No one thought back then that Kerry was anything to cheer about. No one was worried then about Kerry's ability to beat Bush. Back then, such a notion would have been laughable.
But then came the Dean bubble. It distracted us. It actually made the race somewhat interesting. And after the bubble popped, suddenly Kerry's some kind of a rising star.
But he's no more of a rising star now than he was then. He's no less boring now than he was then. He's no less of a clueless Massachussettes Kennedy Liberal now than he was then.
It's just that the Dean bubble caught the media glare, and Kerry's bursting of was hence a media event, so that now we've lost sight of the main fact here: Kerry is a loser.

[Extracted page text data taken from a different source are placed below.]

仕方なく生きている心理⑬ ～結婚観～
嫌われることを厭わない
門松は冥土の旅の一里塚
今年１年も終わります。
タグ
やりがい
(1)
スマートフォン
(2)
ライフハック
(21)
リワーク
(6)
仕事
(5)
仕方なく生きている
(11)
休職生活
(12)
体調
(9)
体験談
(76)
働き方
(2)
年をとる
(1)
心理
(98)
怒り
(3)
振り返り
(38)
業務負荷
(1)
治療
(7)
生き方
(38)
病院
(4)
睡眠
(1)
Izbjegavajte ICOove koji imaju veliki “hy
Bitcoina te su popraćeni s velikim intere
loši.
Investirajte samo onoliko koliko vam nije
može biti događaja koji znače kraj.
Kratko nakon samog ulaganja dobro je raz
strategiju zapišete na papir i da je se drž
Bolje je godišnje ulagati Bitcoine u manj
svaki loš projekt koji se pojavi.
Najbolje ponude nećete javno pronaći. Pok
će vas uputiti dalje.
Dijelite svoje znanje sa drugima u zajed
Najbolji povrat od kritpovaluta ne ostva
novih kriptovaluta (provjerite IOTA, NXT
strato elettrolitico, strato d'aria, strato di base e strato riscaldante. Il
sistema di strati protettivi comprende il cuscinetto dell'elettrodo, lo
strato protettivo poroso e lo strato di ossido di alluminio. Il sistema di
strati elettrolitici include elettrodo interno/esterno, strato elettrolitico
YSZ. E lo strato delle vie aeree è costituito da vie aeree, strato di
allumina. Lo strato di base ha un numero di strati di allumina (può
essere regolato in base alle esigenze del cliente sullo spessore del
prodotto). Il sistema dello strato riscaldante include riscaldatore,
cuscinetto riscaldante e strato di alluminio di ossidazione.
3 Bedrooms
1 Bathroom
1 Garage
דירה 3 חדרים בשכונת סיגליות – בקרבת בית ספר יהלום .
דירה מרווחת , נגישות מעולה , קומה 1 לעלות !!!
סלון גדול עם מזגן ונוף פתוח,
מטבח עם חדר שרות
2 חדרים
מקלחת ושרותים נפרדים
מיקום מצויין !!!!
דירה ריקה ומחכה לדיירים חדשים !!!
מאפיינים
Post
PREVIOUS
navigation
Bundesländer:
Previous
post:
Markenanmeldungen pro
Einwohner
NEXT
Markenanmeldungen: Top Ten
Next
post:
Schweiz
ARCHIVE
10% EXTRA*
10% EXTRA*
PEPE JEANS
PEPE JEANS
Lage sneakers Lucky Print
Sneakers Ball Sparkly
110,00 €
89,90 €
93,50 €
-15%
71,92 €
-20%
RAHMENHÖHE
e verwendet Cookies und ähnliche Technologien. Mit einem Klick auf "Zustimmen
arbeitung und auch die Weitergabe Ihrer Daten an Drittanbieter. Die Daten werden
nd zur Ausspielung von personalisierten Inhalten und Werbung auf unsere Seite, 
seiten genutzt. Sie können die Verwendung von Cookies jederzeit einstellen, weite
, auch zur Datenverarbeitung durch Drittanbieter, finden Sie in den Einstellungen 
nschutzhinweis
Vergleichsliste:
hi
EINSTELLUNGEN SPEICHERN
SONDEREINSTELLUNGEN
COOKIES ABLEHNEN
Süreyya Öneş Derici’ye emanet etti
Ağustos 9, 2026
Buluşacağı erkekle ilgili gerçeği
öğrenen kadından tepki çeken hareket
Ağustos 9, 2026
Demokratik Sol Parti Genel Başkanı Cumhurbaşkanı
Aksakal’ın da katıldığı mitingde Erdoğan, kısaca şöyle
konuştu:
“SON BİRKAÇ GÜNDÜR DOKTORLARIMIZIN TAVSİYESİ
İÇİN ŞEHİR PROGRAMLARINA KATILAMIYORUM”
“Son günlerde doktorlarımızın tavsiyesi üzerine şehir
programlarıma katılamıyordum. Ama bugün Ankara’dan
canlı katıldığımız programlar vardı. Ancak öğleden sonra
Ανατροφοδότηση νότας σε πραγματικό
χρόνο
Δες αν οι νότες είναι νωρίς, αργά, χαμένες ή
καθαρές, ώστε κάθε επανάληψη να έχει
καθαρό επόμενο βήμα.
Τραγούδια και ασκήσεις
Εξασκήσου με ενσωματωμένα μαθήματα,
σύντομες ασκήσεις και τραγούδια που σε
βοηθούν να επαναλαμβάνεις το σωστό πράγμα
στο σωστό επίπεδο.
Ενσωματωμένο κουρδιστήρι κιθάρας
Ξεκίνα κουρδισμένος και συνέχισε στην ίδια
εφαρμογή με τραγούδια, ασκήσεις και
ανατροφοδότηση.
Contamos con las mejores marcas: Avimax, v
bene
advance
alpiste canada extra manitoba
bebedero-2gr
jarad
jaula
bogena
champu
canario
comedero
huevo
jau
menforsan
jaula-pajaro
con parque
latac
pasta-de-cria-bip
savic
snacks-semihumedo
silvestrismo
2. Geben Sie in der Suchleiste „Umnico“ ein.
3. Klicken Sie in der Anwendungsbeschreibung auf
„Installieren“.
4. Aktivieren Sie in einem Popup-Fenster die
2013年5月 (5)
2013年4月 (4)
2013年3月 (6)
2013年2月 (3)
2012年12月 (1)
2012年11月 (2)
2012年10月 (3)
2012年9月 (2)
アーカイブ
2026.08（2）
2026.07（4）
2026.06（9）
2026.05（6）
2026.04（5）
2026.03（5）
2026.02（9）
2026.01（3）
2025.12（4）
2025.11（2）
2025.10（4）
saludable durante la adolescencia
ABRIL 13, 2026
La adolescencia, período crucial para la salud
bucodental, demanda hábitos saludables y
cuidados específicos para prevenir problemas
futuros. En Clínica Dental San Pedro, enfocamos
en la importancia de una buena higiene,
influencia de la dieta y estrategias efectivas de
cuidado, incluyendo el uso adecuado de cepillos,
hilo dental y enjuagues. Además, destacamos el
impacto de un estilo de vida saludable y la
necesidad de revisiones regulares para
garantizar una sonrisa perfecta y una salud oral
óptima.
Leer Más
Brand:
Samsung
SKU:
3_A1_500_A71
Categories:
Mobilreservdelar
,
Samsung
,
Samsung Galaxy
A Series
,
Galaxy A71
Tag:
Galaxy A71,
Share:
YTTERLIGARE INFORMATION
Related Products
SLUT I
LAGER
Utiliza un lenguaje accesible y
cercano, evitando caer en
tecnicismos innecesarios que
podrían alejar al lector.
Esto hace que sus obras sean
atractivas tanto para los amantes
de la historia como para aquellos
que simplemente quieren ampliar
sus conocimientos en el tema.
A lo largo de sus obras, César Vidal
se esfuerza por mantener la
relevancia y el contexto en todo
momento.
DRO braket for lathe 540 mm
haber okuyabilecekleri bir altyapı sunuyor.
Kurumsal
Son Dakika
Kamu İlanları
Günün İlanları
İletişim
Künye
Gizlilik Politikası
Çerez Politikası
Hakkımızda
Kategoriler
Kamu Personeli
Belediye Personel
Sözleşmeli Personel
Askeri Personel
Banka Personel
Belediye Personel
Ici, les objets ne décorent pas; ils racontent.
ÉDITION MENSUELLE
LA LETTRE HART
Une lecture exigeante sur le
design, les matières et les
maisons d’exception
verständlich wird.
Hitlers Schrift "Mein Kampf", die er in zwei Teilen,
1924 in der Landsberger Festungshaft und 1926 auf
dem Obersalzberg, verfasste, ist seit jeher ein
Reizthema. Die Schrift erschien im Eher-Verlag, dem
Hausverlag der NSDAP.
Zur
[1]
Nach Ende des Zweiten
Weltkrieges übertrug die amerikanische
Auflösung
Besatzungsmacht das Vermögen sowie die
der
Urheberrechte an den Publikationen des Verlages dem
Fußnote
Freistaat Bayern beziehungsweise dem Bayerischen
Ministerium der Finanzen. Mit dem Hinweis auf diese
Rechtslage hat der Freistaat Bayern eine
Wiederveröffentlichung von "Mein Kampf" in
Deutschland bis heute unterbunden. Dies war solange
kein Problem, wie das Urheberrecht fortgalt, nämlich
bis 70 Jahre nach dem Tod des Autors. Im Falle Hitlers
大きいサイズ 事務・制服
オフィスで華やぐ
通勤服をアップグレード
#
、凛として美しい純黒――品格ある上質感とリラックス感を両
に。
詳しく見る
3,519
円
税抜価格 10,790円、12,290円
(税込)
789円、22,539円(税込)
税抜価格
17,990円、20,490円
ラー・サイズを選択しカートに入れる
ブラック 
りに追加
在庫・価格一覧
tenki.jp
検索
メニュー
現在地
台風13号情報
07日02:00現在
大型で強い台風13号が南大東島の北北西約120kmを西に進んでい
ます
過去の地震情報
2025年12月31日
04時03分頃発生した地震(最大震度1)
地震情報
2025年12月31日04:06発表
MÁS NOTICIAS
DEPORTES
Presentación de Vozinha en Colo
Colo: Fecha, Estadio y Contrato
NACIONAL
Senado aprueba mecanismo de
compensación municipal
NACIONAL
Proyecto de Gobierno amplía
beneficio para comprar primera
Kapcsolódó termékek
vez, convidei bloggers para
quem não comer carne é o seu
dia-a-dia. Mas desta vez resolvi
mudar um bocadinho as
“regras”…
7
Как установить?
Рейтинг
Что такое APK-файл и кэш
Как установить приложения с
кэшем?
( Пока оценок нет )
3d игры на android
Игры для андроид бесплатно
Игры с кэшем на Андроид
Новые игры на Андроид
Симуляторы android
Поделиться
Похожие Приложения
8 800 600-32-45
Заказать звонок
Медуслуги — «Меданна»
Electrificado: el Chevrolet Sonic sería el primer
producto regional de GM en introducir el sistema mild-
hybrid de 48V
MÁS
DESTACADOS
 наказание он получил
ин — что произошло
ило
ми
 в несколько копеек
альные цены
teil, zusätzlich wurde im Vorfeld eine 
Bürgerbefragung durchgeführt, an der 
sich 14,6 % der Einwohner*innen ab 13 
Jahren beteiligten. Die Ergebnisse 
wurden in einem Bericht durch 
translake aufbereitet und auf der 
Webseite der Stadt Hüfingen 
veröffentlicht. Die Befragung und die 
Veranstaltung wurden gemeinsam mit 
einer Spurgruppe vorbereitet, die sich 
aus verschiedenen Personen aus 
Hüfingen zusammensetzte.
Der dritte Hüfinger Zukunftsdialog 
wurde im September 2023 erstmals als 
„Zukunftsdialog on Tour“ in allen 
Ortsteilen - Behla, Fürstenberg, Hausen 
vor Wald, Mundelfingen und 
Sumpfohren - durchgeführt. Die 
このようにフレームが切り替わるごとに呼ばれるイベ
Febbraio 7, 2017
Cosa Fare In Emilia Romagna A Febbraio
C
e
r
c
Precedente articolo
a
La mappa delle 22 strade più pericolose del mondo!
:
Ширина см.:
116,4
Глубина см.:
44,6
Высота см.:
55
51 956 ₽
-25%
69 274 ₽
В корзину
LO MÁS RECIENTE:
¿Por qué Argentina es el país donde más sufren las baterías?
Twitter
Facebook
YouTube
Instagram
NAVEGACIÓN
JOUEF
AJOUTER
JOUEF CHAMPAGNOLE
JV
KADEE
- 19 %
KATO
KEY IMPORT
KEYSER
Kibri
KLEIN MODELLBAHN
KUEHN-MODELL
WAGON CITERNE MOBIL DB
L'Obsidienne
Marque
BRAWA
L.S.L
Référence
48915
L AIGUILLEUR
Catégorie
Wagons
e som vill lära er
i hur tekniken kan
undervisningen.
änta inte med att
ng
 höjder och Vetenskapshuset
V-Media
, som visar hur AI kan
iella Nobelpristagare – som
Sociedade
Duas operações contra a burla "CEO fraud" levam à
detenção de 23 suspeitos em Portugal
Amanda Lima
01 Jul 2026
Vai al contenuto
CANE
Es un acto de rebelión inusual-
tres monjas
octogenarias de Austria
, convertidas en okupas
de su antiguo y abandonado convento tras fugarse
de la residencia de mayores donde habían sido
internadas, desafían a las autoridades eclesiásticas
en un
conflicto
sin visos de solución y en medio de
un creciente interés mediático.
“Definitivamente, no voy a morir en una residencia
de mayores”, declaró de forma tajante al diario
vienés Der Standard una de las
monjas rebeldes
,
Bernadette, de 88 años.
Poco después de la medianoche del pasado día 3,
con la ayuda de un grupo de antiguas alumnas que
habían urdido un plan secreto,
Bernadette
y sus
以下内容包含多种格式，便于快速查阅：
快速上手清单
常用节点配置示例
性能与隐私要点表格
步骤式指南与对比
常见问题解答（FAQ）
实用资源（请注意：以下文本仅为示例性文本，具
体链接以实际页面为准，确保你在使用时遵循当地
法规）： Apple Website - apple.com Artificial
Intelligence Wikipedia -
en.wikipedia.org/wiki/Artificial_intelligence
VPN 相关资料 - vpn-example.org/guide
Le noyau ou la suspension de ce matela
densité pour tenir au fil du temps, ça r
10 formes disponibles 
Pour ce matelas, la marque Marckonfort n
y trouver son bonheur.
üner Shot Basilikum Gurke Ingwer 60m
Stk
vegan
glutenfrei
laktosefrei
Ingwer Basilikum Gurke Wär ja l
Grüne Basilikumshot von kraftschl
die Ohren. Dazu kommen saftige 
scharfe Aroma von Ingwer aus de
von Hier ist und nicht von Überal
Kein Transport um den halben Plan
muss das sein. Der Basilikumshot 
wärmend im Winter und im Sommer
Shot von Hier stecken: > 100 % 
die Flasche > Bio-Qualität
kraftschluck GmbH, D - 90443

That fact was obvious at the beginning of this nominating process and --- though it's being ignored by the media --- it should be just as obvious now.
1.Vietnam, which we all know about,
2. GWII (see above).
3. He also tried to play both sides in Gulf War I, voting against the Senate resolution, but then, after quick US success, he said he voted against it because Bush41 wasn't going to remove Saddam.
So Kerry, who claims he wants to act in accordance with UN SecCouncil permission slips, was all for stuffing the Council in 1991!!
We don't need the Muddle-Minded Man from Massachussetts!!
Don't laugh, your face would look like that too if you spent 35 years using your head for a weather vane!
One other funny thing about this is that the same office innundating this constituent with wildly divergent positions on matters in Iraq and Kuwait had developed a reputation for failing to address basic constituent services and local issues:
http://www.freerepublic.com/focus/f-news/1068109/posts
John Kerry And Home Groan Politics (he ignores local pols, issues, constituent services)
The New Republic via CBS News ^ | 26 January 2004 | Michael Crowley
You read too quickly. The letters above are from Gulf War I (1991).
So you're saying Kerry had (at least!) three positions. First he was behind Bush 100 percent, then he was opposed to the war as precipitous (and in favor of sanctions which would only have incentivised Saddam to leave Kuwait at best), and then he claims he would have been in favor of the war if only it gone farther and lasted longer (removing Saddam from power).